#### [Dataset content]
###

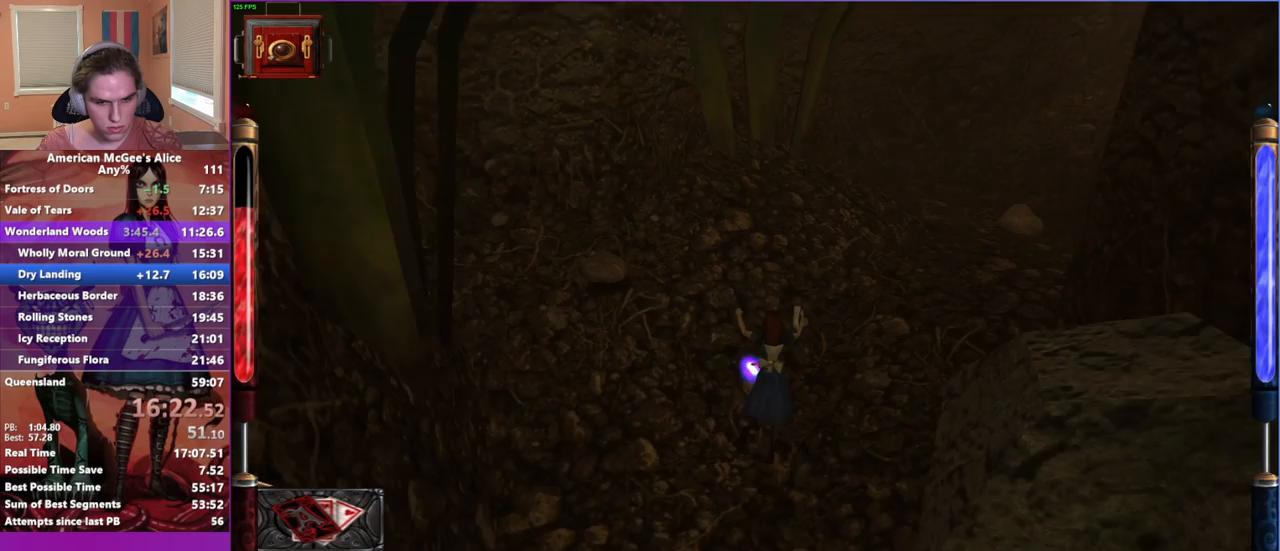
{"keys": ["a", "d", "w"], "mouse": [], "events": [[67, "d", "down"], [67, "space", "down"], [350, "space", "up"], [433, "a", "down"]]}
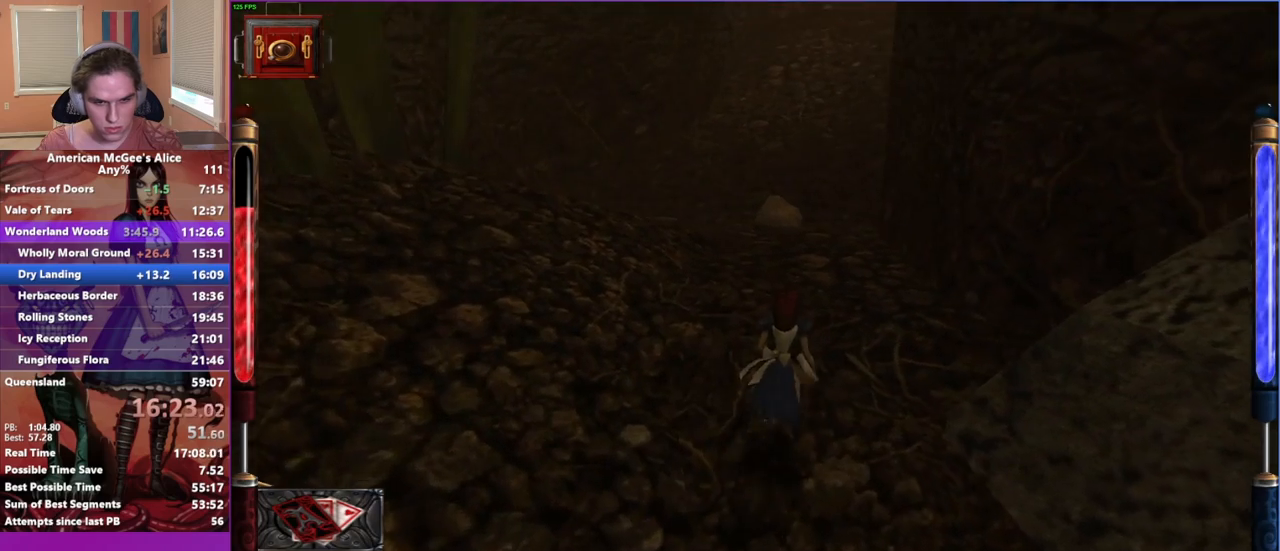
{"keys": ["d", "space", "w"], "mouse": [], "events": [[33, "d", "up"], [217, "a", "up"], [267, "d", "down"], [350, "space", "down"]]}
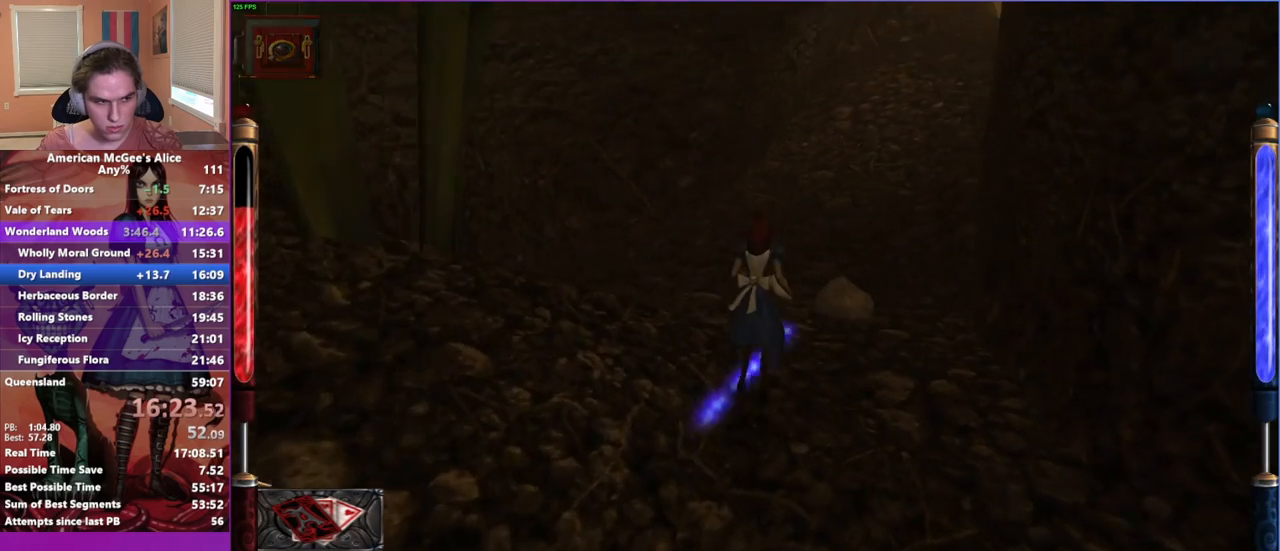
{"keys": ["a", "w"], "mouse": [], "events": [[50, "space", "up"], [183, "a", "down"], [233, "d", "up"]]}
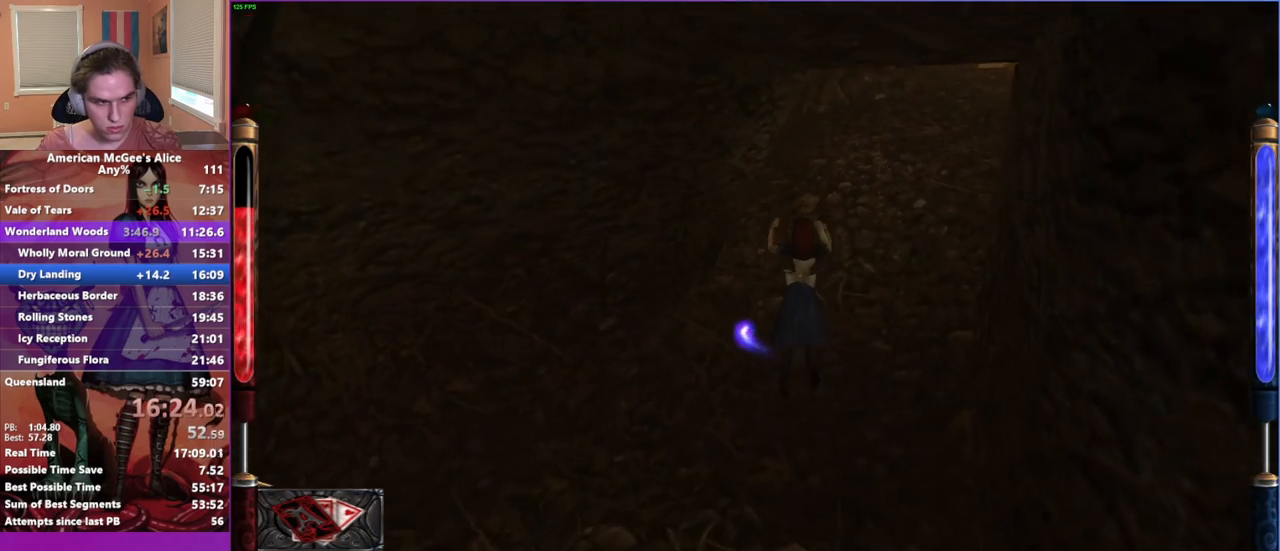
{"keys": ["d", "space", "w"], "mouse": [], "events": [[100, "a", "up"], [150, "d", "down"], [483, "space", "down"]]}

###

#### [The problem]
Each line above gets copied exactly; leave the pictures out.

#### [Answer to this problem]
{"keys": ["a", "d", "w"], "mouse": [], "events": [[67, "d", "down"], [67, "space", "down"], [350, "space", "up"], [433, "a", "down"]]}
{"keys": ["d", "space", "w"], "mouse": [], "events": [[33, "d", "up"], [217, "a", "up"], [267, "d", "down"], [350, "space", "down"]]}
{"keys": ["a", "w"], "mouse": [], "events": [[50, "space", "up"], [183, "a", "down"], [233, "d", "up"]]}
{"keys": ["d", "space", "w"], "mouse": [], "events": [[100, "a", "up"], [150, "d", "down"], [483, "space", "down"]]}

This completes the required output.